Materials provided:
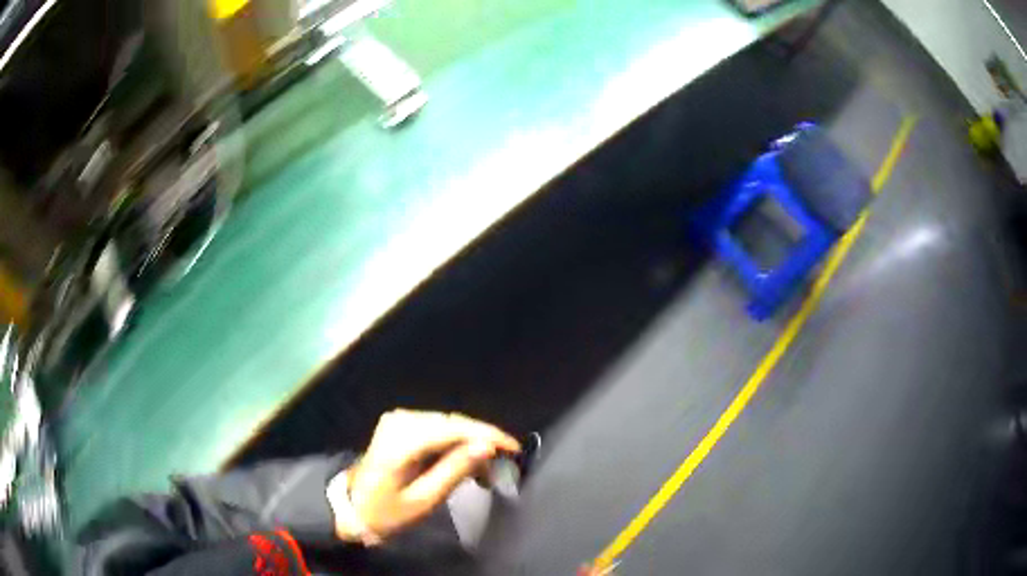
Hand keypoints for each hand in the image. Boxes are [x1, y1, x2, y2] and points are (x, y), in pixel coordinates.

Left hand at [328, 409, 519, 541]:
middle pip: (453, 423)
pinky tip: (464, 461)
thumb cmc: (386, 510)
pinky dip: (455, 443)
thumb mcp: (423, 500)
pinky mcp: (400, 424)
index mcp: (402, 440)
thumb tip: (486, 447)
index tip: (513, 448)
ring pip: (448, 424)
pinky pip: (437, 428)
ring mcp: (399, 420)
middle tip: (503, 464)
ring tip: (485, 470)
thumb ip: (454, 471)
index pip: (454, 428)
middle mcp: (401, 420)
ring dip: (470, 443)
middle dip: (482, 441)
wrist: (351, 507)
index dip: (488, 435)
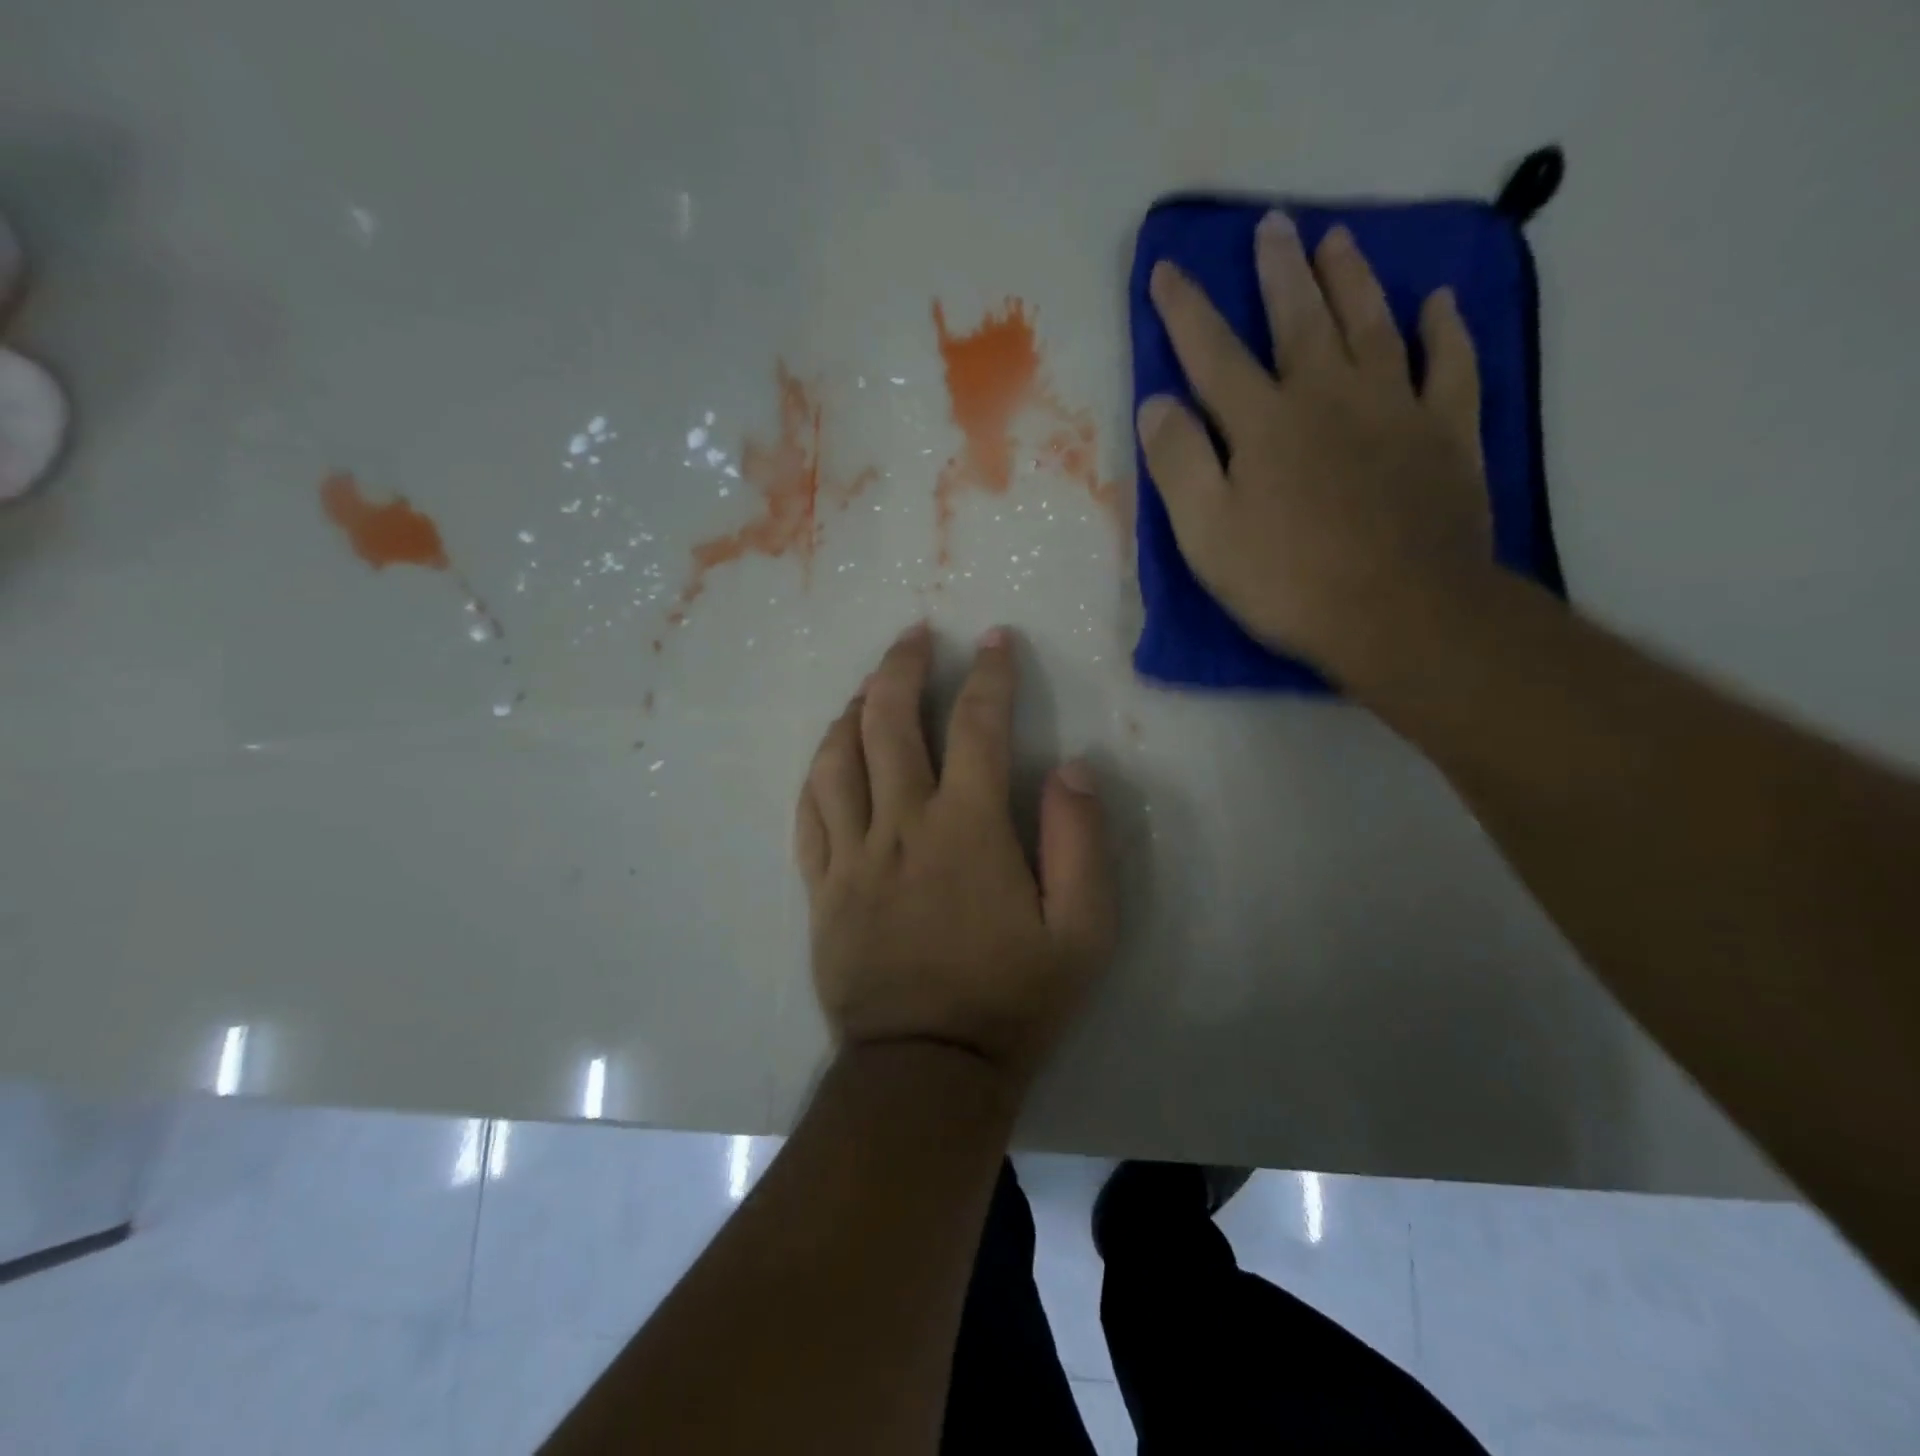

What you are asked to do: Skip the pictures and retype exactly the lines from the one that contains "pinky pip: (437, 428)" to the last line of the records.

Answer space:
pinky pip: (437, 428)
ring mcp: (399, 420)
middle tip: (503, 464)
ring tip: (485, 470)
thumb ip: (454, 471)
index pip: (454, 428)
middle mcp: (401, 420)
ring dip: (470, 443)
middle dip: (482, 441)
wrist: (351, 507)
index dip: (488, 435)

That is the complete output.